• Written By: Liliana Werner, MD, PhD
    Cataract/Anterior Segment

    The authors describe a case of toxic anterior segment syndrome (TASS) related to antibiotic ointment in the anterior chamber years after cataract surgery. The case highlights the importance of ensuring the integrity of clear corneal incisions and suggests that use of topical ointment at the conclusion of a clear corneal case should be avoided. Surgeons should not forget that ointment gaining intraocular access after surgery can cause very severe TASS, such as the cases described in an article published in the Journal of Cataract & Refractive Surgery in February 2006.

    In the current case, after uneventful phacoemulsification at an outside facility, a 79-year-old man experienced worsening vision secondary to chronic cystoid macular edema (CME).

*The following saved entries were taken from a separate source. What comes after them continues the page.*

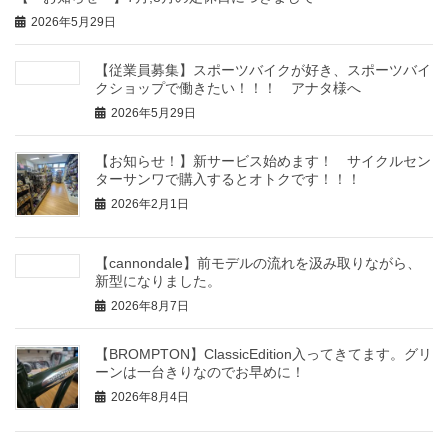
2026年5月29日
【従業員募集】スポーツバイクが好き、スポーツバイ
クショップで働きたい！！！ アナタ様へ
2026年5月29日
【お知らせ！】新サービス始めます！ サイクルセン
ターサンワで購入するとオトクです！！！
2026年2月1日
【cannondale】前モデルの流れを汲み取りながら、
新型になりました。
2026年8月7日
【BROMPTON】ClassicEdition入ってきてます。グリ
ーンは一台きりなのでお早めに！
2026年8月4日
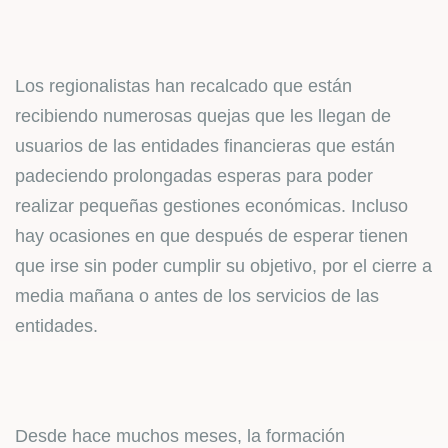
Los regionalistas han recalcado que están
recibiendo numerosas quejas que les llegan de
usuarios de las entidades financieras que están
padeciendo prolongadas esperas para poder
realizar pequeñas gestiones económicas. Incluso
hay ocasiones en que después de esperar tienen
que irse sin poder cumplir su objetivo, por el cierre a
media mañana o antes de los servicios de las
entidades.
Desde hace muchos meses, la formación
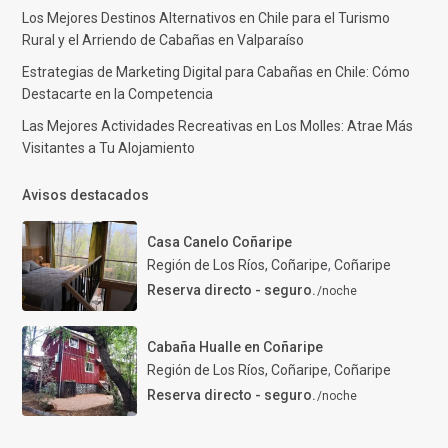
Los Mejores Destinos Alternativos en Chile para el Turismo
Rural y el Arriendo de Cabañas en Valparaíso
Estrategias de Marketing Digital para Cabañas en Chile: Cómo
Destacarte en la Competencia
Las Mejores Actividades Recreativas en Los Molles: Atrae Más
Visitantes a Tu Alojamiento
Avisos destacados
Casa Canelo Coñaripe
Región de Los Ríos, Coñaripe
,
Coñaripe
Reserva directo - seguro.
/noche
Cabaña Hualle en Coñaripe
Región de Los Ríos, Coñaripe
,
Coñaripe
Reserva directo - seguro.
/noche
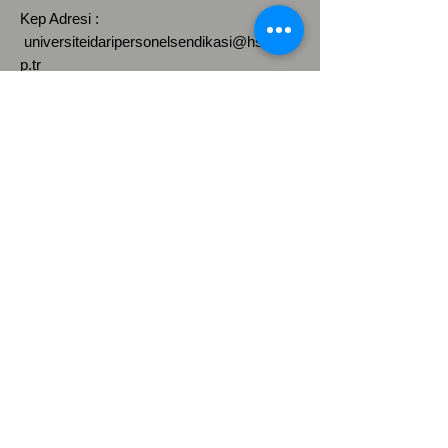
Kep Adresi :
universiteidaripersonelsendikasi@hs03.ke
p.tr
Üniversite İdari Personel Sendikası
(ÜNİPERSEN)
üniversite idari personeli hakları
|
toplu
sözleşme üniversite çalışanları
|
kamu
personeli sendika üyeliği
|
üniversite
çalışanları maaş adaleti
|
eşit işe eşit
ücret sendika
|
idari personel görev tanımı
|
üniversite sendikaları türkiye
|
kamu
kurumlarında kadro adaleti
|
üniversitelerde sendikal örgütlenme
|
üniversite personeli çalışma koşulları
Üye Paneli
Yönetici Paneli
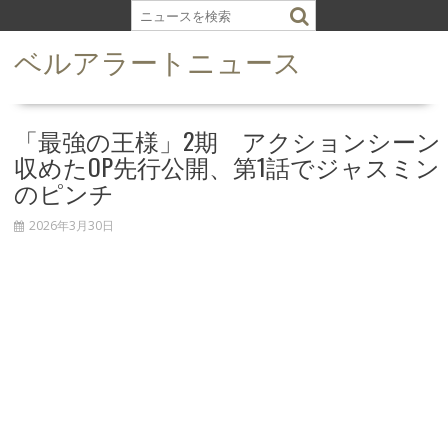
S
k
ベルアラートニュース
i
p
t
o
「最強の王様」2期 アクションシーン
c
収めたOP先行公開、第1話でジャスミン
o
のピンチ
n
t
2026年3月30日
e
n
t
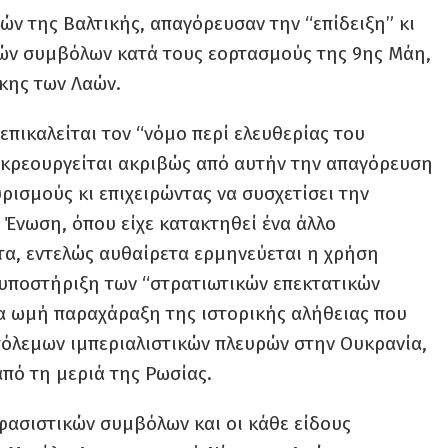
ρών της Βαλτικής, απαγόρευσαν την “επίδειξη” κι
κών συμβόλων κατά τους εορτασμούς της 9ης Μάη,
κης των Λαών.
πικαλείται τον “νόμο περί ελευθερίας του
ακρεουργείται ακριβώς από αυτήν την απαγόρευση
ρισμούς κι επιχειρώντας να συσχετίσει την
 Ένωση, όπου είχε κατακτηθεί ένα άλλο
τα, εντελώς αυθαίρετα ερμηνεύεται η χρήση
υποστήριξη των “στρατιωτικών επεκτατικών
ια ωμή παραχάραξη της ιστορικής αλήθειας που
μπόλεμων ιμπεριαλιστικών πλευρών στην Ουκρανία,
από τη μεριά της Ρωσίας.
φασιστικών συμβόλων και οι κάθε είδους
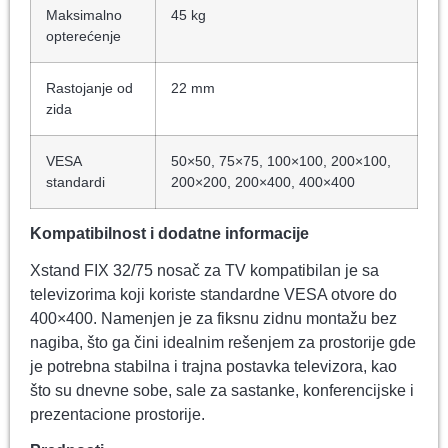
Maksimalno
45 kg
opterećenje
Rastojanje od
22 mm
zida
VESA
50×50, 75×75, 100×100, 200×100,
standardi
200×200, 200×400, 400×400
Kompatibilnost i dodatne informacije
Xstand FIX 32/75 nosač za TV kompatibilan je sa
televizorima koji koriste standardne VESA otvore do
400×400. Namenjen je za fiksnu zidnu montažu bez
nagiba, što ga čini idealnim rešenjem za prostorije gde
je potrebna stabilna i trajna postavka televizora, kao
što su dnevne sobe, sale za sastanke, konferencijske i
prezentacione prostorije.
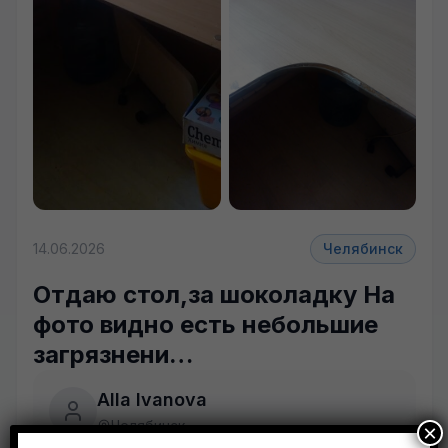
14.06.2026
Челябинск
Отдаю стол,за шоколадку На
фото видно есть небольшие
загрязнени…
Alla Ivanova
Челябинск
×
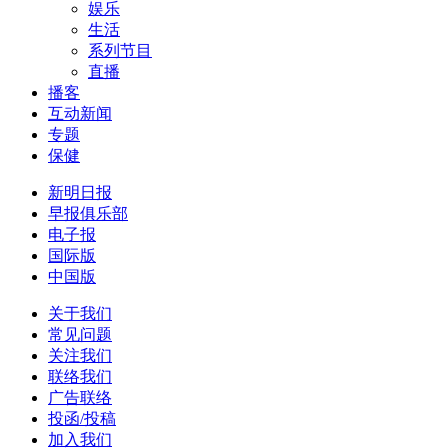
娱乐
生活
系列节目
直播
播客
互动新闻
专题
保健
新明日报
早报俱乐部
电子报
国际版
中国版
关于我们
常见问题
关注我们
联络我们
广告联络
投函/投稿
加入我们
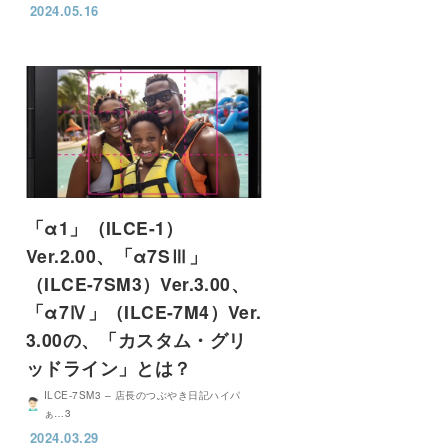
2024.05.16
「α1」（ILCE-1）
Ver.2.00、「α7SⅢ」
（ILCE-7SM3）Ver.3.00、
「α7Ⅳ」（ILCE-7M4）Ver.
3.00の、「カスタム・グリ
ッドライン」とは？
ILCE-7SM3 – 店長のつぶやき日記ハイパ
ぁ…3
2024.03.29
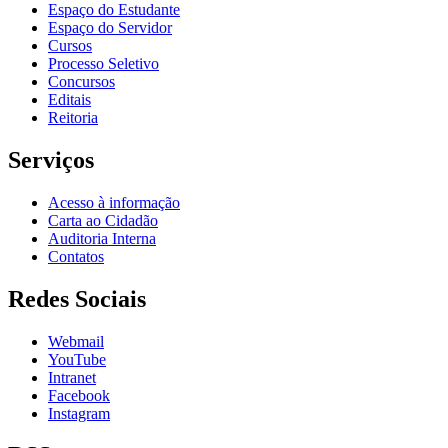
Espaço do Estudante
Espaço do Servidor
Cursos
Processo Seletivo
Concursos
Editais
Reitoria
Serviços
Acesso à informação
Carta ao Cidadão
Auditoria Interna
Contatos
Redes Sociais
Webmail
YouTube
Intranet
Facebook
Instagram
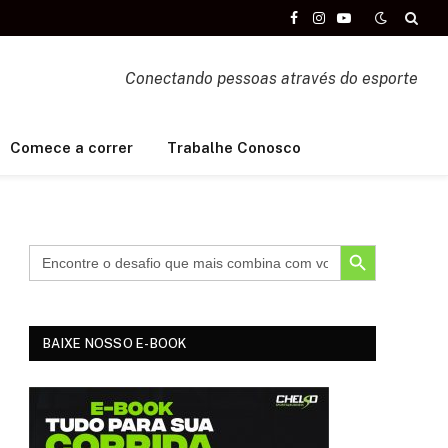
Facebook
Instagram
YouTube
Conectando pessoas através do esporte
Comece a correr
Trabalhe Conosco
SEARCH BUTTON
BAIXE NOSSO E-BOOK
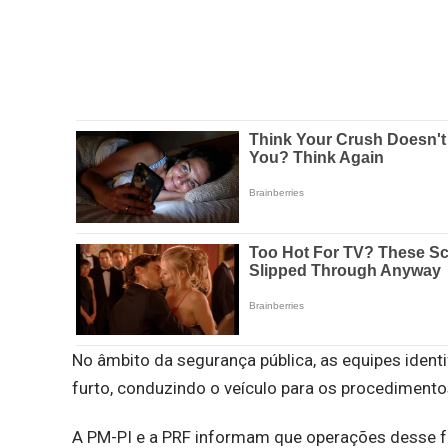
No âmbito da segurança pública, as equipes iden
furto, conduzindo o veículo para os procedimentos
A PM-PI e a PRF informam que operações desse f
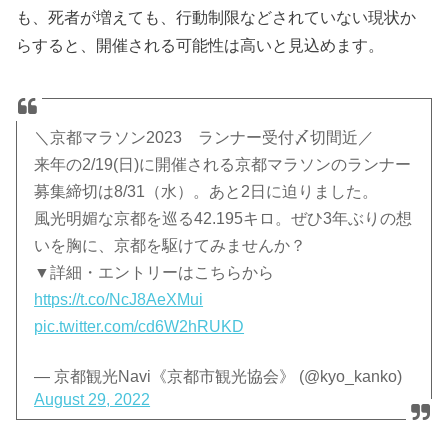
も、死者が増えても、行動制限などされていない現状か
らすると、開催される可能性は高いと見込めます。
＼京都マラソン2023 ランナー受付〆切間近／
来年の2/19(日)に開催される京都マラソンのランナー
募集締切は8/31（水）。あと2日に迫りました。
風光明媚な京都を巡る42.195キロ。ぜひ3年ぶりの想
いを胸に、京都を駆けてみませんか？
▼詳細・エントリーはこちらから
https://t.co/NcJ8AeXMui
pic.twitter.com/cd6W2hRUKD
— 京都観光Navi《京都市観光協会》 (@kyo_kanko)
August 29, 2022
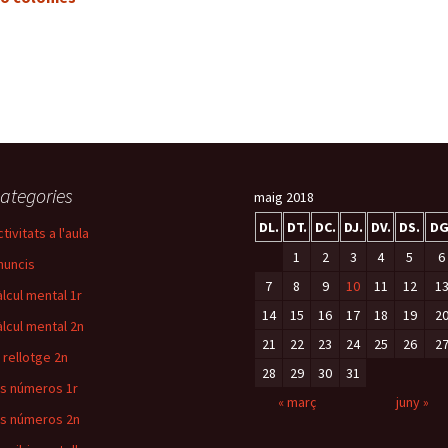
ategories
maig 2018
DL.
DT.
DC.
DJ.
DV.
DS.
DG
tivitats a l'aula
1
2
3
4
5
6
nuncis
7
8
9
10
11
12
1
àlcul mental 1r
14
15
16
17
18
19
2
àlcul mental 2n
21
22
23
24
25
26
2
l rellotge 2n
28
29
30
31
ls números 1r
« març
juny »
ls números 2n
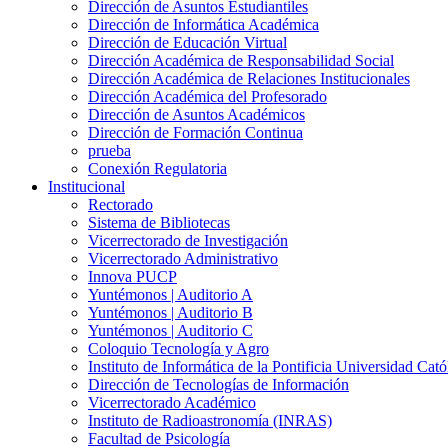
Dirección de Asuntos Estudiantiles
Dirección de Informática Académica
Dirección de Educación Virtual
Dirección Académica de Responsabilidad Social
Dirección Académica de Relaciones Institucionales
Dirección Académica del Profesorado
Dirección de Asuntos Académicos
Dirección de Formación Continua
prueba
Conexión Regulatoria
Institucional
Rectorado
Sistema de Bibliotecas
Vicerrectorado de Investigación
Vicerrectorado Administrativo
Innova PUCP
Yuntémonos | Auditorio A
Yuntémonos | Auditorio B
Yuntémonos | Auditorio C
Coloquio Tecnología y Agro
Instituto de Informática de la Pontificia Universidad Cató
Dirección de Tecnologías de Información
Vicerrectorado Académico
Instituto de Radioastronomía (INRAS)
Facultad de Psicología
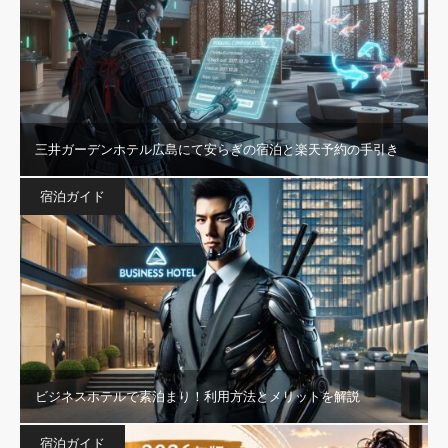
三井ガーデンホテル広島にて安らぎの宿泊と楽天予約の手引き
宿泊ガイド
ビジネスホテルで素泊まり！利用方法とメリットを解説
宿泊ガイド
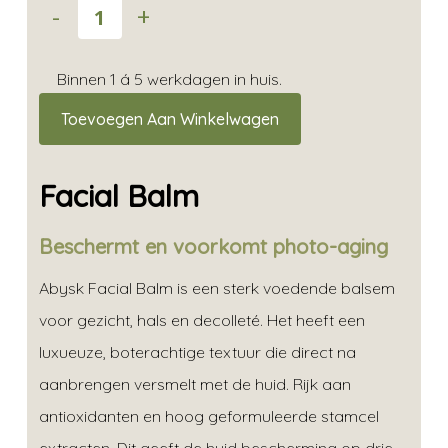
Binnen 1 á 5 werkdagen in huis.
Toevoegen Aan Winkelwagen
Facial Balm
Beschermt en voorkomt photo-aging
Abysk Facial Balm is een sterk voedende balsem
voor gezicht, hals en decolleté. Het heeft een
luxueuze, boterachtige textuur die direct na
aanbrengen versmelt met de huid. Rijk aan
antioxidanten en hoog geformuleerde stamcel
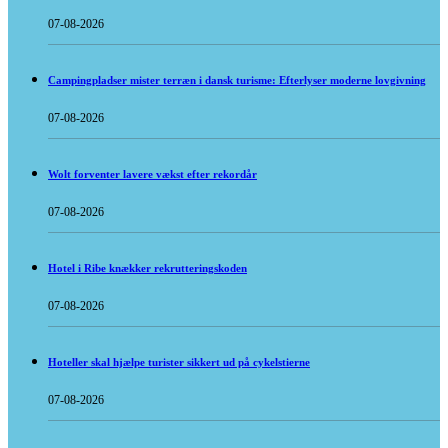
07-08-2026
Campingpladser mister terræn i dansk turisme: Efterlyser moderne lovgivning
07-08-2026
Wolt forventer lavere vækst efter rekordår
07-08-2026
Hotel i Ribe knækker rekrutteringskoden
07-08-2026
Hoteller skal hjælpe turister sikkert ud på cykelstierne
07-08-2026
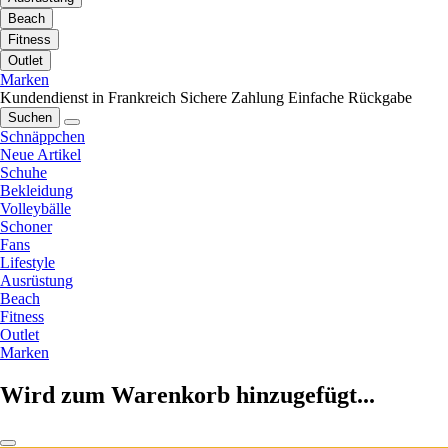
Beach
Fitness
Outlet
Marken
Kundendienst in Frankreich
Sichere Zahlung
Einfache Rückgabe
Suchen
Schnäppchen
Neue Artikel
Schuhe
Bekleidung
Volleybälle
Schoner
Fans
Lifestyle
Ausrüstung
Beach
Fitness
Outlet
Marken
Wird zum Warenkorb hinzugefügt...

He was referred to the Veteran Affairs Boston Healthcare System for review two years and four months after the initial cataract procedure. CME was confirmed, and a large pearly white globule that moved with changes in head position was noted. After surgical removal, nuclear magnetic resonance spectroscopy (NMR) identified the unknown substance as petroleum jelly.

    Complete resolution of CME and restoration of excellent visual acuity was achieved with ointment removal, anterior chamber washout, and topical steroid and topical nonsteroidal anti-inflammatory eye drops. However, this raises the question of whether IOL exchange as performed in multiple prior reports is truly necessary. In this case, the largest globule was visibly removed in the operating room. In the immediate postoperative period, tiny globules on the iris surface and in the angle were noted, but over time, these resolved and were likely cleared through the trabecular meshwork.

    Prior case reports identify the unknown substance in the anterior chamber as a specific ointment. In this case, NMR spectroscopy confirmed that it is the neutral semisolid petrolatum, used as a protective vehicle and fatty substitute, which lingers in the eye for an extended period of time. Future studies might focus on the need for medications for external application to the eye during the immediate postoperative period medications that have preservative-free vehicles and are well-tolerated by the intraocular environment but have gel properties to ensure they remain in the cul-de-sac longer than drops.